In addition to the above rights, you have the right to object as follows:

(1) Right to object in individual cases

You have the right to object at any time for reasons arising from your particular situation to the processing of personal data concerning you, which is based on Article 6 para. 1 lit. e) GDPR (data processing in the public interest) and Article 6 para. 1 lit. f) GDPR (data processing on the basis of a balance of interests); this also applies to profiling based on this provision within the meaning of Article 4 para. 4 GDPR.

If you object, we will no longer process your personal data, unless we can prove compelling reasons worthy of protection for the processing that outweigh your interests, rights and freedoms, or the processing serves to assert, exercise or defend legal claims.

(2) Right to object to the processing of data for marketing purposes

In individual cases, we may process your personal data for direct marketing purposes. You have the right to object at any time to the processing of your personal data for the purpose of such marketing; this also applies to profiling, insofar as it is associated with such direct marketing. If you object to the processing for direct marketing purposes, we will no longer process your personal data for these purposes.

The objection can be sent form-free to the contact indicated under section A. 2 of this data protection declaration.

 

G. Final provision

1. Security

We have implemented technical and organizational security measures in accordance with Art. 24 and 32 GDPR to protect your personal data against loss, destruction, manipulation, and unauthorized access.

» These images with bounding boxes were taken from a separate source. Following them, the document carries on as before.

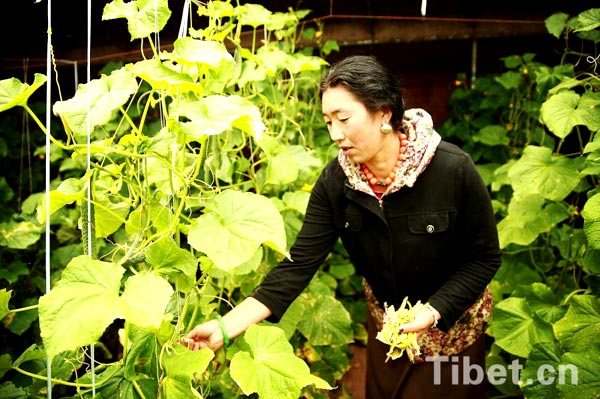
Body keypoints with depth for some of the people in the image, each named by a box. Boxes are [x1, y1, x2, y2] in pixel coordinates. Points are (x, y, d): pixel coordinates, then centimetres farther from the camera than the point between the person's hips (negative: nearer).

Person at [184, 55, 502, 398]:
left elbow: (485, 258, -18)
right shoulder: (335, 181, -18)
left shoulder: (453, 170, -28)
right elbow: (301, 262, -22)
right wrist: (227, 325, -31)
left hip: (453, 321, -3)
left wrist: (434, 312, -30)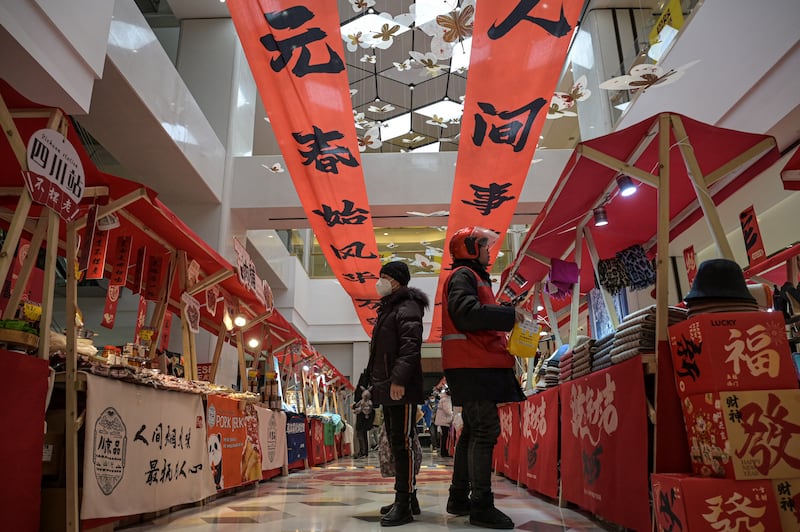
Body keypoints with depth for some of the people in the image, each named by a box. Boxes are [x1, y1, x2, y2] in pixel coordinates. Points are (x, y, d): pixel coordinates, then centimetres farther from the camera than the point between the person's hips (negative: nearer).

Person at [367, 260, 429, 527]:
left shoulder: (406, 307, -6)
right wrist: (376, 383, 21)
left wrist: (399, 379, -28)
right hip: (387, 388, 10)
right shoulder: (387, 309, 25)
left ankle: (404, 504, -6)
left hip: (401, 388, -10)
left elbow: (411, 345, -20)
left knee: (403, 443, -8)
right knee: (396, 443, 12)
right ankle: (408, 498, 20)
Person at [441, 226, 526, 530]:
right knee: (485, 430, -12)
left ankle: (459, 498, 20)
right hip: (473, 365, -11)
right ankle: (481, 506, -8)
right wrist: (509, 315, -18)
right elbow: (466, 312, -22)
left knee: (473, 431, 12)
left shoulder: (473, 277, 27)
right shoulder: (463, 275, -6)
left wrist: (506, 318, 10)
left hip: (477, 366, 11)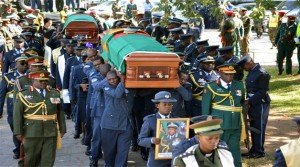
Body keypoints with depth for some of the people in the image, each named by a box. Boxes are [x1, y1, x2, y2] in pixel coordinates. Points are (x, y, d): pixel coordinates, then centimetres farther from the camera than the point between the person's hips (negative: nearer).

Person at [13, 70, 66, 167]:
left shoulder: (55, 94, 10)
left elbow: (60, 113, 12)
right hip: (32, 134, -2)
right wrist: (18, 133, -9)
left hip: (51, 134, 2)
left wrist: (62, 129, 9)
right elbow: (17, 114, -3)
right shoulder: (23, 95, 0)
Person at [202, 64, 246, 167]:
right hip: (218, 126, -4)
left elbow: (243, 102, 23)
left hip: (236, 127, 4)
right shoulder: (211, 87, -3)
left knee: (235, 152, 8)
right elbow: (205, 109, -1)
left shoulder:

All our employees and all third parties involved in data processing are obliged to comply with the requirements of the GDPR and to treat personal data confidentially.

2. Changes to our privacy policy

We reserve the right to change our security and data protection measures if required  due to technical developments or legal changes. In such cases, we will also update our privacy policy accordingly. Please  refer to the latest version of our privacy policy.